◆ Document segment:

==============================

Genetic colocalization atlas points to common regulatory sites and genes for hematopoietic traits and hematopoietic contributions to disease phenotypes.

BACKGROUND

Genetic associations link hematopoietic traits and disease end-points, but most causal variants and genes underlying these relationships are unknown. Here, we used genetic colocalization to nominate loci and genes related to shared genetic signal for hematopoietic, cardiovascular, autoimmune, neuropsychiatric, and cancer phenotypes.

METHODS

Our aim was to identify colocalization sites for human traits among established genome-wide significant loci. Using genome-wide association study (GWAS) summary statistics, we determined loci where multiple traits colocalized at a false discovery rate < 5%. We then identified quantitative trait loci among colocalization sites to highlight related genes. In addition, we used Mendelian randomization analysis to further investigate certain trait relationships genome-wide.

==============================

Saved entries:
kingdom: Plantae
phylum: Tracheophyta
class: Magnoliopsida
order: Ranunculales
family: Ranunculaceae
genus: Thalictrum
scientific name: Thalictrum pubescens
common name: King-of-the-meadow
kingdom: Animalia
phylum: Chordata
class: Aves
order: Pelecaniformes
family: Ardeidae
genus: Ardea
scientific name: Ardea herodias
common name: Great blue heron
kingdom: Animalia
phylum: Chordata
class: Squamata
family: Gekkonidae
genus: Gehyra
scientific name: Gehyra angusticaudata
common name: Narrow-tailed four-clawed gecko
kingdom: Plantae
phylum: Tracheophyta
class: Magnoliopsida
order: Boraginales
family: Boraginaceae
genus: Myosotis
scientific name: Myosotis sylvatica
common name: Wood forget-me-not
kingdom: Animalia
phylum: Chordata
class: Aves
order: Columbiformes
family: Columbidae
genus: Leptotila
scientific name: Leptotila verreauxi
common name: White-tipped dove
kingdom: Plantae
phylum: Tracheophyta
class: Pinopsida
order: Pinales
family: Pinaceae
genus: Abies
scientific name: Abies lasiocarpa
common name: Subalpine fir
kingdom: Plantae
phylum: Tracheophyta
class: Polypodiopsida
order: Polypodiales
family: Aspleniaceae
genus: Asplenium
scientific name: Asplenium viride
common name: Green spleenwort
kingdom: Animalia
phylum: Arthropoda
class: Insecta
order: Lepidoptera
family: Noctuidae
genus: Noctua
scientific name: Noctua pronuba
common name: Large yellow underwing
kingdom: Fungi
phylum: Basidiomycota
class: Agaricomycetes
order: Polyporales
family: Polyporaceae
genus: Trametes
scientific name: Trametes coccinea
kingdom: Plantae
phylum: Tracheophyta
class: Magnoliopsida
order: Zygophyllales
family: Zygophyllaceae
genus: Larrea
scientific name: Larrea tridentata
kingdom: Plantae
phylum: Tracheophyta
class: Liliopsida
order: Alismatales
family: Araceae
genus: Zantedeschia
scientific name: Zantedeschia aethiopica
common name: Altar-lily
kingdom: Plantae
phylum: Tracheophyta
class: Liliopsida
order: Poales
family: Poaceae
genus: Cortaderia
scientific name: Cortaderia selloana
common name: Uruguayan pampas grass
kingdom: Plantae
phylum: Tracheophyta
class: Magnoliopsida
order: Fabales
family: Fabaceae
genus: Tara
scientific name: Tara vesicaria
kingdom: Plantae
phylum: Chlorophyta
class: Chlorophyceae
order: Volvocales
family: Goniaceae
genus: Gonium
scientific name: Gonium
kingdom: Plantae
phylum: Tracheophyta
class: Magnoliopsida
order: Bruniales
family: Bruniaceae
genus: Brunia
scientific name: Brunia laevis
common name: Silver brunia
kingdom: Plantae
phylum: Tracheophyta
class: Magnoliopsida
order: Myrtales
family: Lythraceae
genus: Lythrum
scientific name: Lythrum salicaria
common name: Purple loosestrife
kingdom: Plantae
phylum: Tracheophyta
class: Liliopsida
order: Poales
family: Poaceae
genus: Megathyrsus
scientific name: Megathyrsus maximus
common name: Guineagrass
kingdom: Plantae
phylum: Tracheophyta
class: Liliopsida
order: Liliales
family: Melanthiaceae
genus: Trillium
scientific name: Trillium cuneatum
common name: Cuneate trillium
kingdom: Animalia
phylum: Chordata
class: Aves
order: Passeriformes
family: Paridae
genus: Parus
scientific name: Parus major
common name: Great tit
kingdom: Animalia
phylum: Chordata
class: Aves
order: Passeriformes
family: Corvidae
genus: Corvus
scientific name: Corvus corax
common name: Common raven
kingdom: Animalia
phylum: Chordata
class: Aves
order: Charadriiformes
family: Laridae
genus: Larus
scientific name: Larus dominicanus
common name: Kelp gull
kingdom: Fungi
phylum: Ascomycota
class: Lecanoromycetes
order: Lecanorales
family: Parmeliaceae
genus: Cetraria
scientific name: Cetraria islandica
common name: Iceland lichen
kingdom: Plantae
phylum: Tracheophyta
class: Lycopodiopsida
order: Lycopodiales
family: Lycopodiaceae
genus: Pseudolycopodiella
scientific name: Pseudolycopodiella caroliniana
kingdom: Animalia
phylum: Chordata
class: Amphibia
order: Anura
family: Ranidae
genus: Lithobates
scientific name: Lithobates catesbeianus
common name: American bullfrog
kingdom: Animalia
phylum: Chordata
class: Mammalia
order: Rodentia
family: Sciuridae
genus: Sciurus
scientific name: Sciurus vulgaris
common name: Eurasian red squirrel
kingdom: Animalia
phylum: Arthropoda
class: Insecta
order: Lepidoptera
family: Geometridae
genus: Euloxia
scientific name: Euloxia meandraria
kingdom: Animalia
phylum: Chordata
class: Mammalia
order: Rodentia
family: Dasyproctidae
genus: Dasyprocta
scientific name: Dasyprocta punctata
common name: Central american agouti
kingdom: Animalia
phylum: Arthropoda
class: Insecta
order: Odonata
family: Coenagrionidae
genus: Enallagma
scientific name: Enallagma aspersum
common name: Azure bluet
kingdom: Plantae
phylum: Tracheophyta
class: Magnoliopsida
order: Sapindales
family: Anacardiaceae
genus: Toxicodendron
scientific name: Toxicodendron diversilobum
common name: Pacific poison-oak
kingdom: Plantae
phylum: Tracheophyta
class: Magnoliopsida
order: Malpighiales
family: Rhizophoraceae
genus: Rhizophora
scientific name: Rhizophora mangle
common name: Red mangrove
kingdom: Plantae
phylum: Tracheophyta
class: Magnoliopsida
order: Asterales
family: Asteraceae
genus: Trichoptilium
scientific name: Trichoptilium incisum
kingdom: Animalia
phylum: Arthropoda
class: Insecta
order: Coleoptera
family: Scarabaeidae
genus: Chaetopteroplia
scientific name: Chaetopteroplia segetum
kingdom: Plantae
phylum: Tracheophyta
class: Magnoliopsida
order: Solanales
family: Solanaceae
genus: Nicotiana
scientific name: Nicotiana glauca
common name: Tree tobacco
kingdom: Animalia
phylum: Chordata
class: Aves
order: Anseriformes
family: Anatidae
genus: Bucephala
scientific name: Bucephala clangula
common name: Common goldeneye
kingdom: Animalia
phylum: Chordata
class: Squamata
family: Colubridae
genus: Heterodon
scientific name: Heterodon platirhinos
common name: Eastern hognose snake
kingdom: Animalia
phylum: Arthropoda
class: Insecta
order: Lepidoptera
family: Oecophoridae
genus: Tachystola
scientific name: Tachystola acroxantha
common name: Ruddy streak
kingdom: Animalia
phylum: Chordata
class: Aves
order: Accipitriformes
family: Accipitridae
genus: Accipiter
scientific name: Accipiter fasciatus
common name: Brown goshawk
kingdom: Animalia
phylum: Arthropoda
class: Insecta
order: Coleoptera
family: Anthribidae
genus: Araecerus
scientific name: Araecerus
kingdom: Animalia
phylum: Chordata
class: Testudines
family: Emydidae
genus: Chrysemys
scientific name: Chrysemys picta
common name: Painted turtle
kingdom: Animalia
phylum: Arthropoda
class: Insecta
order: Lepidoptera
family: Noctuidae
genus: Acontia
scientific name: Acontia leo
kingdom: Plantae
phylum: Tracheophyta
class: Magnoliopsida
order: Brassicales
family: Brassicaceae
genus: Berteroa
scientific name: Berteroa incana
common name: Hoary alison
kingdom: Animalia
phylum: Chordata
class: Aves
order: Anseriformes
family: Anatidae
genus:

==============================

◆ Problems to work on:
1. In the colocalization abstract, what false discovery rate threshold was used to determine loci where multiple traits colocalized?
2. Continue the colocalization abstract from its last sentence.

◆ Outputs in order:
1. A false discovery rate below 5%.

2.
RESULTS

Our findings recapitulated developmental hematopoietic lineage relationships, identified loci that linked traits with causal genetic relationships, and revealed novel trait associations. Out of 2706 loci with genome-wide significant signal for at least 1 blood trait, we identified 1779 unique sites (66%) with shared genetic signal for 2+ hematologic traits. We could assign some sites to specific developmental cell types during hematopoiesis based on affected traits, including those likely to impact hematopoietic progenitor cells and/or megakaryocyte-erythroid progenitor cells. Through an expanded analysis of 70 human traits, we defined 2+ colocalizing traits at 2123 loci from an analysis of 9852 sites (22%) containing genome-wide significant signal for at least 1 GWAS trait. In addition to variants and genes underlying shared genetic signal between blood traits and disease phenotypes that had been previously related through Mendelian randomization studies, we defined loci and related genes underlying shared signal between eosinophil percentage and eczema. We also identified colocalizing signals in a number of clinically relevant coding mutations, including sites linking PTPN22 with Crohn's disease, NIPA with coronary artery disease and platelet trait variation, and the hemochromatosis gene HFE with altered lipid levels. Finally, we anticipate potential off-target effects on blood traits related novel therapeutic targets, including TRAIL.

CONCLUSIONS

Our findings provide a road map for gene validation experiments and novel therapeutics related to hematopoietic development, and offer a rationale for pleiotropic interactions between hematopoietic loci and disease end-points.